• EXERCISE INPUTS
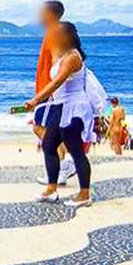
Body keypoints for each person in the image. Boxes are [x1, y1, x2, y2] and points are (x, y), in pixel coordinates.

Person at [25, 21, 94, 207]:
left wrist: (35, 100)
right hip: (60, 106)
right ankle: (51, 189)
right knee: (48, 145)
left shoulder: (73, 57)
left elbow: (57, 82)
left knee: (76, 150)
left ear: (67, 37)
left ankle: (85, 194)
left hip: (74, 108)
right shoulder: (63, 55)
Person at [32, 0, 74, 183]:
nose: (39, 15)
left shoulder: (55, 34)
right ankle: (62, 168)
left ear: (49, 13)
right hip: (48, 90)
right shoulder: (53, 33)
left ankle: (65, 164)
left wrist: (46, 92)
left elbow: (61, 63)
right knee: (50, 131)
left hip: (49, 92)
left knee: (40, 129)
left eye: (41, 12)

...

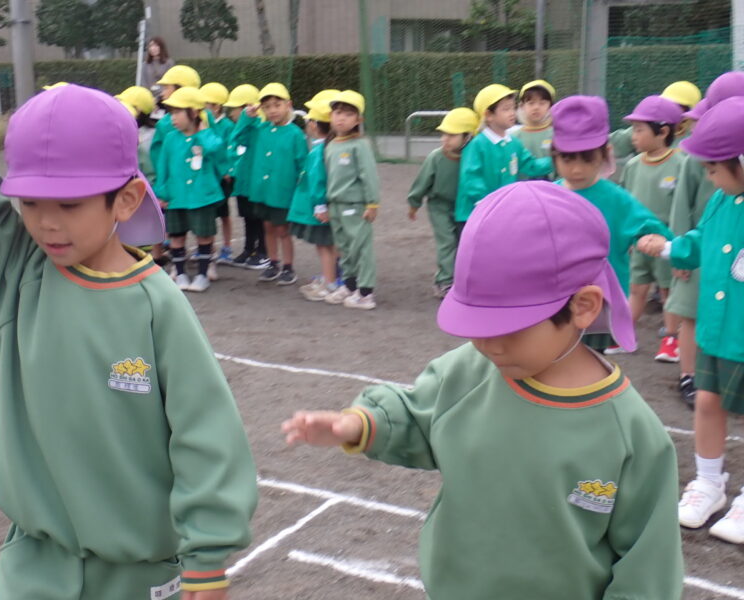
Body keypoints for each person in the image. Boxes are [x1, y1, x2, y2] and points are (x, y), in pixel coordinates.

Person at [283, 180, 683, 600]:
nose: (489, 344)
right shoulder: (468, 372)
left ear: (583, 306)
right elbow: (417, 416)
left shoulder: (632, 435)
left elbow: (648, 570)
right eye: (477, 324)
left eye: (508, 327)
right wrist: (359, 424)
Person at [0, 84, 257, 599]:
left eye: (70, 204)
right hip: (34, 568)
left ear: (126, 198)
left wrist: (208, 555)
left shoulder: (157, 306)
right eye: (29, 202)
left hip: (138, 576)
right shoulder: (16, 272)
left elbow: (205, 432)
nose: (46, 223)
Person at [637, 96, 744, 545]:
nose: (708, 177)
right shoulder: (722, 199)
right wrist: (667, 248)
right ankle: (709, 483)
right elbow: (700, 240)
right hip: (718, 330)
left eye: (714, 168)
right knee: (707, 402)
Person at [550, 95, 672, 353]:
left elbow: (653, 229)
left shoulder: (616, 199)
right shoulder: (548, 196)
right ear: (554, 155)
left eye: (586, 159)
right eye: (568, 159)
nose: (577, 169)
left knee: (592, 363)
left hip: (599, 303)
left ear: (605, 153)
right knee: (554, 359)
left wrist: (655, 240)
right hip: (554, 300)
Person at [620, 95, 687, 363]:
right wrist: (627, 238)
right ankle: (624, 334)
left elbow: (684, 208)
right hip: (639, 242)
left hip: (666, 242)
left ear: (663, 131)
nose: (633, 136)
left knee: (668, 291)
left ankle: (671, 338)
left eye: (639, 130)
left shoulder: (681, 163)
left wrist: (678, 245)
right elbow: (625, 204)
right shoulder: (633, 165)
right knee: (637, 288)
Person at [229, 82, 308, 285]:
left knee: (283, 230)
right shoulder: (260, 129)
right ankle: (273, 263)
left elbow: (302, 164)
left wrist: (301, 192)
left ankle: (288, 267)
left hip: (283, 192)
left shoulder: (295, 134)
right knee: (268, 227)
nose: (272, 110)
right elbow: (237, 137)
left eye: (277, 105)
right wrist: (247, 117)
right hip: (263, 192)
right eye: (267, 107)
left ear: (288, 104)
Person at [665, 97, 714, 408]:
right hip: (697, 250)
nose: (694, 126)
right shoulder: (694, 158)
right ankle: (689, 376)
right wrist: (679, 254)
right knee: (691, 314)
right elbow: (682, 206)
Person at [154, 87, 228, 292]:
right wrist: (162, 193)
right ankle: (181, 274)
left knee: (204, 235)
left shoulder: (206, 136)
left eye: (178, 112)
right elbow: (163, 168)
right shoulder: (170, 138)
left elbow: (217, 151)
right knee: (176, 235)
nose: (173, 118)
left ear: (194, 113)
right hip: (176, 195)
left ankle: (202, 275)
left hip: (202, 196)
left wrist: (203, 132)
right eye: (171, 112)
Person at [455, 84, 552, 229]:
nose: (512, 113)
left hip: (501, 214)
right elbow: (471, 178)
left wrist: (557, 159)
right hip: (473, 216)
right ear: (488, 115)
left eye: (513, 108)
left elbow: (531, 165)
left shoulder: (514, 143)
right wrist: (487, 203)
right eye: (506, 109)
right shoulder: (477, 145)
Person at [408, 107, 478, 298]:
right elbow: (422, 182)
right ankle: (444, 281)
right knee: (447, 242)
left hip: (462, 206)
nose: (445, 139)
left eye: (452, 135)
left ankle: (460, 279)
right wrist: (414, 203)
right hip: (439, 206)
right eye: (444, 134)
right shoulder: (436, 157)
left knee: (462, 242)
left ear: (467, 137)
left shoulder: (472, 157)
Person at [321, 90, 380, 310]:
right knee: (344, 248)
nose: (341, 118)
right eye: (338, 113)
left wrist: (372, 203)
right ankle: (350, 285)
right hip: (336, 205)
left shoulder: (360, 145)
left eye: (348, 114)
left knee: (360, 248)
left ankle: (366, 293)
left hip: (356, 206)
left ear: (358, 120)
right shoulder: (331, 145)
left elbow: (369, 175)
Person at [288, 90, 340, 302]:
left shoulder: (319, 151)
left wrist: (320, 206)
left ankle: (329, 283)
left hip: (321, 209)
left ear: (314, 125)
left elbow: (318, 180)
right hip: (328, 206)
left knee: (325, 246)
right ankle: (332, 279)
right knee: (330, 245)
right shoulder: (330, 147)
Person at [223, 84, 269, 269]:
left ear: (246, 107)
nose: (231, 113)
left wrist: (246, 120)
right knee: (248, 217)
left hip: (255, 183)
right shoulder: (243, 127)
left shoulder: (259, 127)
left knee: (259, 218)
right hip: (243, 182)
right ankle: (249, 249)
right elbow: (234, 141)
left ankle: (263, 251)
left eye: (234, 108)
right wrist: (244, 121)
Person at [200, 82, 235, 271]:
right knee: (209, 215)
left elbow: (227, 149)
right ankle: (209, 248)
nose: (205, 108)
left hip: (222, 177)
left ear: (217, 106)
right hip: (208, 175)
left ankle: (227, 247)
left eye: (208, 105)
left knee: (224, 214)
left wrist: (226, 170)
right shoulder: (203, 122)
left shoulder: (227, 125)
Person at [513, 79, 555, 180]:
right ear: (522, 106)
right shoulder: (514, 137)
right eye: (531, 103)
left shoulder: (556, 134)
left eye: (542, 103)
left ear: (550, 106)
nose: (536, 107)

• WHAT TO PRODUCE
Please write out, exactly as they appear above, only the lines in the stretch from the line with "left ear: (67, 37)" through the line with "left eye: (41, 12)".

• ANSWER SECTION
left ear: (67, 37)
left ankle: (85, 194)
left hip: (74, 108)
right shoulder: (63, 55)
Person at [32, 0, 74, 183]:
nose: (39, 15)
left shoulder: (55, 34)
right ankle: (62, 168)
left ear: (49, 13)
right hip: (48, 90)
right shoulder: (53, 33)
left ankle: (65, 164)
left wrist: (46, 92)
left elbow: (61, 63)
right knee: (50, 131)
left hip: (49, 92)
left knee: (40, 129)
left eye: (41, 12)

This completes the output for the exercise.